- _Task objective_
Each line from the start of the data below through the one containing "ring pip: (151, 261)" must be reproduced exactly.

Stored data entries:
______________________________

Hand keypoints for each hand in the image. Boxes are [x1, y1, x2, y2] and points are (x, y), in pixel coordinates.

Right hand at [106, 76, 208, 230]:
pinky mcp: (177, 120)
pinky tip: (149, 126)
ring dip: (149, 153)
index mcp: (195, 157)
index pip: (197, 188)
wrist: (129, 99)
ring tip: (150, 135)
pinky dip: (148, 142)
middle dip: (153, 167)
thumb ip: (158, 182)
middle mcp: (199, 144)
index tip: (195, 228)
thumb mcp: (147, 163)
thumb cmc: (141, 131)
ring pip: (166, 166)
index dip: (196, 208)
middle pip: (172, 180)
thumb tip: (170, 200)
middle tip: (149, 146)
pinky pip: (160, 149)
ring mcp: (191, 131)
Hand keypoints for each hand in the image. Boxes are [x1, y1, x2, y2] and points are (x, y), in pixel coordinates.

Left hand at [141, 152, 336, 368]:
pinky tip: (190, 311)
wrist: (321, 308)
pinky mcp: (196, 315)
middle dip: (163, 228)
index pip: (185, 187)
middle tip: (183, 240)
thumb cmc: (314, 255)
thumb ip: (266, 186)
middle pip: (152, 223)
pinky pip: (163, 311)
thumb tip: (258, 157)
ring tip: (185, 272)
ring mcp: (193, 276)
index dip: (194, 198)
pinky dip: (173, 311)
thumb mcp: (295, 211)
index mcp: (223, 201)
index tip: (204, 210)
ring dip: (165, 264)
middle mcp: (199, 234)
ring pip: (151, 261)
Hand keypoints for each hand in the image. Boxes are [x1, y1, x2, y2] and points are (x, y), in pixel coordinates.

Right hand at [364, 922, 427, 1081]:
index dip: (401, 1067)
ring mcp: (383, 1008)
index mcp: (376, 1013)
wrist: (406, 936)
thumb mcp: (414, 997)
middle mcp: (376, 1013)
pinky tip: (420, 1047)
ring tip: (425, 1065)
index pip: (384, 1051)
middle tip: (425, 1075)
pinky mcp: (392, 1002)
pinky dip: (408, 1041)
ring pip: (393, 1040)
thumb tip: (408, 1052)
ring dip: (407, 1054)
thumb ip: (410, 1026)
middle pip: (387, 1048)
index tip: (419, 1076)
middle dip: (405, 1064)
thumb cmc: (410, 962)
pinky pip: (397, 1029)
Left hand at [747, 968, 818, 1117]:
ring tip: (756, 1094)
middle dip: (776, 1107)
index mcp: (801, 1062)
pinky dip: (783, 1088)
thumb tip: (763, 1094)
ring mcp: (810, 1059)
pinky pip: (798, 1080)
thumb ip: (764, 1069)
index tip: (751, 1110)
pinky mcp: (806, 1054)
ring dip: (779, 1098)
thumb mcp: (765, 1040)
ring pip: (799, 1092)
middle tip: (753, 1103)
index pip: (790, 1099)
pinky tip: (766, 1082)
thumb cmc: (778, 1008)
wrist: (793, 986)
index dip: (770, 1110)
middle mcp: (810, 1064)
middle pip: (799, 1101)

______________________________

- _Written solution_
Hand keypoints for each hand in the image. Boxes are [x1, y1, x2, y2] and points are (x, y), in pixel coordinates.

Right hand at [106, 76, 208, 230]:
pinky mcp: (177, 120)
pinky tip: (149, 126)
ring dip: (149, 153)
index mcp: (195, 157)
index pip: (197, 188)
wrist: (129, 99)
ring tip: (150, 135)
pinky dip: (148, 142)
middle dip: (153, 167)
thumb ip: (158, 182)
middle mcp: (199, 144)
index tip: (195, 228)
thumb mcp: (147, 163)
thumb cmc: (141, 131)
ring pip: (166, 166)
index dip: (196, 208)
middle pip: (172, 180)
thumb tip: (170, 200)
middle tip: (149, 146)
pinky pip: (160, 149)
ring mcp: (191, 131)
Hand keypoints for each hand in the image. Boxes are [x1, y1, x2, y2] and points are (x, y), in pixel coordinates.

Left hand at [141, 152, 336, 368]:
pinky tip: (190, 311)
wrist: (321, 308)
pinky mcp: (196, 315)
middle dip: (163, 228)
index pip: (185, 187)
middle tip: (183, 240)
thumb cmc: (314, 255)
thumb ip: (266, 186)
middle pip: (152, 223)
pinky pip: (163, 311)
thumb tip: (258, 157)
ring tip: (185, 272)
ring mcp: (193, 276)
index dip: (194, 198)
pinky dip: (173, 311)
thumb mcp: (295, 211)
index mcp: (223, 201)
index tip: (204, 210)
ring dip: (165, 264)
middle mcp: (199, 234)
ring pip: (151, 261)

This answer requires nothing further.